# I really want to live and work in the USA



## Rexus (Jan 25, 2010)

I checked the "Looking to live in America?" thread, and here are the openings I have some connections to.

*Do you have an academic degree?

I have a B.S. in Accounting. My GPA is sort of low and I don't think a degree in Accounting is all that useful.

*Are you interested in becoming a student and, if so, do you have the necessary capital?

I am 25 years old, so I'm not sure if I can still apply to go as a student. A degree I'd love to go for is from Digipen, the game design institute. Yes, I'm pretty sure I have the necessary capital btw.

*Do you have at least $500,000 in cash?

I don't, but I'm pretty certain my father does, and I'm pretty sure he'd be willing to part with it if I poke him enough for it. The other day he bought an apartment for $250,000, so I'm pretty sure he's worth at least 4 times that.


* Do you have a business in another country and are you in a position to expand your business activities to the US?

We have a clothing company over here in Lebanon. We have a factory and now a retail shop that's pretty big. We do plenty of trade with China and Italy as well.

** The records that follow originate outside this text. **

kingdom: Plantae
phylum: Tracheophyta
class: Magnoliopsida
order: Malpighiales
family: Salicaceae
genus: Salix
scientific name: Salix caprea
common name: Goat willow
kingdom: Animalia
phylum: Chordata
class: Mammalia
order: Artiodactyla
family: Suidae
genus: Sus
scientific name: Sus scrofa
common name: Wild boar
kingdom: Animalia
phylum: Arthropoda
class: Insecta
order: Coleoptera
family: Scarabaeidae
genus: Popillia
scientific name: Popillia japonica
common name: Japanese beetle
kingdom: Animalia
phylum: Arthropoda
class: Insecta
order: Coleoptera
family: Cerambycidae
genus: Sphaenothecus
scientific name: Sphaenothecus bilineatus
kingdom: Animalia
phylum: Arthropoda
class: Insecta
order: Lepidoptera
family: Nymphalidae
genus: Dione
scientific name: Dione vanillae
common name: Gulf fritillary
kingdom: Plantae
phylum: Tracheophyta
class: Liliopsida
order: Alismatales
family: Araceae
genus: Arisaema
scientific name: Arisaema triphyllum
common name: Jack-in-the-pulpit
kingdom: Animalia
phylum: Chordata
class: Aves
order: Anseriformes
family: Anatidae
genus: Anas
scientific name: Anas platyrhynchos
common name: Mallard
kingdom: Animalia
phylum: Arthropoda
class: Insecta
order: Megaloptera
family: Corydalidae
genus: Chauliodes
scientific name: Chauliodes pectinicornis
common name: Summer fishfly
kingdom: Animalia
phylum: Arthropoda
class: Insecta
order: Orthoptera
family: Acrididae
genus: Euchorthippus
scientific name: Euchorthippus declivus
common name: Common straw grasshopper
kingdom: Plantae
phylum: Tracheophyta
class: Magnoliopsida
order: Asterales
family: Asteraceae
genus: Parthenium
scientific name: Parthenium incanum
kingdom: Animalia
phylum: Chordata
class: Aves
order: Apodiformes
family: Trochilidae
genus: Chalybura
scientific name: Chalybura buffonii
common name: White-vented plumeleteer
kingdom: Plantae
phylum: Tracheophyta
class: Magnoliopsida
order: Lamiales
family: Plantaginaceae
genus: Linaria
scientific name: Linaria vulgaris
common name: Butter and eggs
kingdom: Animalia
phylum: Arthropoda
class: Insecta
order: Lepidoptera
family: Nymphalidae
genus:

As for potential skeletons:


* Do you suffer from a mental disorder?

I do suffer from Obsessive Compulsive Disorder and Generalized Anxiety which I take klonopin for, but I've never known that it was a very serious problem (I won't break and go crazy if it's that sort of mental disorder we're talking about).

As for relationships, I might be in a relationship with a Canadian citizen soon and not sure if that will develop into something serious. I really like her and I'm pretty sure she does as well.

So, that's it. Any ideas on how I can make it into the US. I really wish I could go there to start collecting books, movies, games, etc. That sort of stuff you can only enjoy in the states, haha.


----------



## Rexus (Jan 25, 2010)

Anyone can help me out here?  I really want Netflix


----------



## Bevdeforges (Nov 16, 2007)

First step would be to check the website for the US consulate in Lebanon. They should have several pages of information on obtaining visas for the US.

If you're looking to live and work there, you're probably going to either have to find a job where the employer is willing to sponsor you (and for a foreign-trained accountant with little or no experience, that's a real long shot) or try going the route of expanding your company's business to the US.

It's possible to go the student route, but your ability to work while on a student visa is very very limited.
Cheers,
Bev


----------



## twostep (Apr 3, 2008)

Rexus said:


> Anyone can help me out here?  I really want Netflix


Contact the company's marketing department and make your wish known to them.


----------